How to prove $X$ is normal?

Question

Let $X=[0,\omega_1]\setminus \{\omega_1\}=[0,\omega_1)$. I known every linear order space is hereditarily normal. However, I would like to know the easier proof by which we can conclude that $X$ is normal.

Thanks for your help.

Answer 1

Let $A,B$ be closed disjoint subsets of $[0,\omega_1)$. Let $A'=\{\alpha\in A:\alpha$ is successor$\}$ and $B'=\{\beta\in B:\beta$ is successor$\}$, then clearly both $A'$ and $B'$ are open and disjoint. Now if $\alpha\in A$ is limit we can find some $\xi_{\alpha}<\alpha$ such that $(\xi_{\alpha},\alpha]\cap B=\emptyset$, and for all limit $\beta \in B$ there is $\xi_{\beta}<\beta$ such that $(\xi_{\beta},\beta]\cap A=\emptyset$. Let $A'',B''$ be the set of limit ordinals of $A,B$ respectively then $A' \cup \bigcup_{\alpha\in A''}(\xi_{\alpha},\alpha]$ and $B' \cup \bigcup_{\beta\in B''}(\xi_{\beta},\beta]$ are disjoint open sets separating $A$ and $B$

Answer 2

The first exercise of “Linearly ordered spaces I” from Ryszard Engelking’s “General Topology” [Ex. 1.7.4 in Russian version, 1986] contains a relatively simple proof sketch of normality of each linearly ordered space.

Another way to obtain an easy proof may be based on a next claim (which I heard and which may be true or not :-) ): every two closed unbounded subsets of $\omega_1$ have a non-empty intersection.

Answer 3

Given two disjoint closed sets then one of them is bounded. The reason is that every two closed and unbounded sets have a nonempty intersection (and in fact unbounded intersection).

Let us name them $A$ and $B$. Say that $A$ is bounded below $\alpha$, then it is sufficient to separate $A$ and $B\cap\alpha$. We want to write an open set which contains $A$, first take all the successor ordinals appearing in it, and if $\beta$ is a limit ordinal appear in $A$ then $\beta$ is not a member of $B$ and in particular not a limit point of $B$, so there is some $\gamma<\beta$ such that $(\gamma,\beta+1)$ is disjoint from $B$.

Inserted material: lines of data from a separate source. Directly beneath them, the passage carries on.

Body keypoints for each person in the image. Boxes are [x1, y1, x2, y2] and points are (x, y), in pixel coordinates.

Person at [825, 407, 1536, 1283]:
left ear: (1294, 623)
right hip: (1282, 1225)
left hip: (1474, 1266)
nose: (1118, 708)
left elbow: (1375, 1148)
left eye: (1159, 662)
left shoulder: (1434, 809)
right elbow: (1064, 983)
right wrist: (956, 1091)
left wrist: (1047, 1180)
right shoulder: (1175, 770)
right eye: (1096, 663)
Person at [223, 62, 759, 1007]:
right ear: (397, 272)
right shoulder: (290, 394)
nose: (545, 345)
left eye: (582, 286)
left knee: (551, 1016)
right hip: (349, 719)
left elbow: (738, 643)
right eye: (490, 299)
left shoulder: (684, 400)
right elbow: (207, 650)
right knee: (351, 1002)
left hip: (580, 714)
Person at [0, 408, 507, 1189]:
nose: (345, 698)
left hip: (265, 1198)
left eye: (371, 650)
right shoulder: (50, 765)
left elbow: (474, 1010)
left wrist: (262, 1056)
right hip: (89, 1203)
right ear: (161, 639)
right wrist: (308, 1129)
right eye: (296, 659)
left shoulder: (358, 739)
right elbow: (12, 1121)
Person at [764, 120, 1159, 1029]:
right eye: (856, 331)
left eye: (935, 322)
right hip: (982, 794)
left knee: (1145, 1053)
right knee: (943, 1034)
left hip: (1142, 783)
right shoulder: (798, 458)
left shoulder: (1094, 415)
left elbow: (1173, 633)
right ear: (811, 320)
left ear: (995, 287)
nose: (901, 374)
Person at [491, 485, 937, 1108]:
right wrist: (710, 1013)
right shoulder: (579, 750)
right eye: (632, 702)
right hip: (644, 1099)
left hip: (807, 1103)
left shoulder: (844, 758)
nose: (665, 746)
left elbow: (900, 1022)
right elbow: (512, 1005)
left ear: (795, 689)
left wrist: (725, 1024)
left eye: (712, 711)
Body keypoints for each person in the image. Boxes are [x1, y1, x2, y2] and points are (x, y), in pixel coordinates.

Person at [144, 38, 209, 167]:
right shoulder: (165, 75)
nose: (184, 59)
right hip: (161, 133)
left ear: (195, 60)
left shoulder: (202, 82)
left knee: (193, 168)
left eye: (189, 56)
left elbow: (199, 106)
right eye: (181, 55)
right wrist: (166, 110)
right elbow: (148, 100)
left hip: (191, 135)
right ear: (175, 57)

Let $U$ be the union of all those intervals (and successor ordinals), then $U$ is open and disjoint of $B$, but I claim that its closure is also disjoint from $B$. To see this suppose that $\alpha_n$ is an increasing sequence from $U$, then either its limit in $A$ and therefore not in $B$; or its limit is not in $A$ and therefore the sequence is from new points added to $U$. Therefore every $\alpha_n$ comes from an interval around some $\beta_n$ which is a limit ordinal from $A$. Therefore $\beta_n$ is a sequence from $A$ and it is not hard to see that both sequences have the same limit, $\beta$, and since $A$ is closed $\beta\in A\subseteq U$.

So in fact $U$ is clopen, and its complement is an open set which contains $B$. Therefore we separated $A$ from $B$ by disjoint open sets, as wanted.